Rep. Ken Buck is stepping down before his term ends, triggering a special election.
Colorado’s governor has scheduled a special election for a congressional seat after the abrupt resignation of Rep. Ken Buck (R-Colo.), while Rep. Lauren Boebert (R-Colo.) says she’s not sure whether she will participate.
That’s the same date voters will choose who wins the primary for the seat representing Colorado’s 4th Congressional District, as well as other seats.
The alignment is to “minimize taxpayer cost,” Mr. Polis, a Democrat, said in a statement.
Under the U.S. Constitution, states hold special elections when a vacancy arises in the House of Representatives.
Under Colorado law, a special election must be held between 85 days and 100 days after a vacancy occurs. State law also requires special elections not to be held within 90 days of a general election.
The winner of the special election will represent the 4th District until January 2025, when the winner of the November general election, if a different individual from the special election winner, will assume the position.
Boebert Responds
During an online fundraising event, Ms. Boebert said Mr. Buck leaving early “is kind of swampy” and that aligning the special election and primary election “has a lot of potential to confuse voters.”
She said later that she’s “not making any official statement of what I’m doing” in the special election and that she’s concerned about opening up a possible vacancy in her district. She prefers local Republicans pick a person who is not running in the primary and that person fill the vacancy that occurs when Mr. Buck resigns.
“We’re all figuring this out,” Ms. Boebert said. “We’re talking to the vacancy committee, seeing what their plan is, seeing if they have someone who’s not a candidate who’s going to run in the special.”
The crowded primary for the 4th district seat includes about a dozen Republicans.
Ms. Boebert currently represents Colorado’s 3rd Congressional District. Under redistricting, that district has shifted from deep red towards the middle. It now has about 7 percent more Republicans than Democrats, according to the Colorado Independent Redistricting Commission.
The 4th district leans much more heavily towards Republicans. It has about 19.5 percent more Republicans than Democrats.
Switching districts is “the right move for me personally, and it’s the right decision for those who support our conservative movement,” Ms. Boebert said in 2023 while announcing the move.

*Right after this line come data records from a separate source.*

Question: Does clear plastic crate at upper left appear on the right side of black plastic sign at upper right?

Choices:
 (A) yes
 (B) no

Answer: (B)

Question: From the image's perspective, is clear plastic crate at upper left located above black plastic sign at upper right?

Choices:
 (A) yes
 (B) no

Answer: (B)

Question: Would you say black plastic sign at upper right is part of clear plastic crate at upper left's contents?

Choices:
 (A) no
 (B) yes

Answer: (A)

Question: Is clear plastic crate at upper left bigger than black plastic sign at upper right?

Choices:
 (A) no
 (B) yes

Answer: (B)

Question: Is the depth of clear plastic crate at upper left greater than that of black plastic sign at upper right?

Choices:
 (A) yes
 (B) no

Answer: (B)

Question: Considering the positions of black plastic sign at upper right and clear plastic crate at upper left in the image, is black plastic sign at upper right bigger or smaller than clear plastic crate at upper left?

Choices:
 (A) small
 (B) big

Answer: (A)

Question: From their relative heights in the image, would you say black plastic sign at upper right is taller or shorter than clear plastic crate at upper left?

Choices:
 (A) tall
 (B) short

“Since the first day I ran for public office, I promised I would do whatever it takes to stop the socialists and communists from taking over our country. That means staying in the fight,” she also said.
Why Buck Resigned
Mr. Buck had said he would be leaving Congress at the end of his term, but his abrupt resignation before the term ended triggered a special election and shrank the GOP majority in the lower chamber to just five seats. He said he feels the House has become dysfunctional and indicated that he is set to get a new job.
“I think there’s a job out there that I want to go do,” Mr. Buck said. He added, “I think we need to change our electoral laws here and I have a passion for that and I am going to lead and I am going to find the right organization to join and I’m going to start working on that issue.”
Mr. Polis said that Mr. Buck “has shown his deep commitment” to improving public safety and serving the nation.
State Rep. Richard Holtorf, a Republican running to represent the 4th district, said the abrupt resignation was “another selfish move by Congressman Buck who has long forgotten about his role as a federal representative and Republican leader in Colorado.”
“The only upside to this decision,” he added later, “is that Ken Buck will no longer have the ability to cast a vote for the Democrats or a vote against the will of the good people of the 4th District.”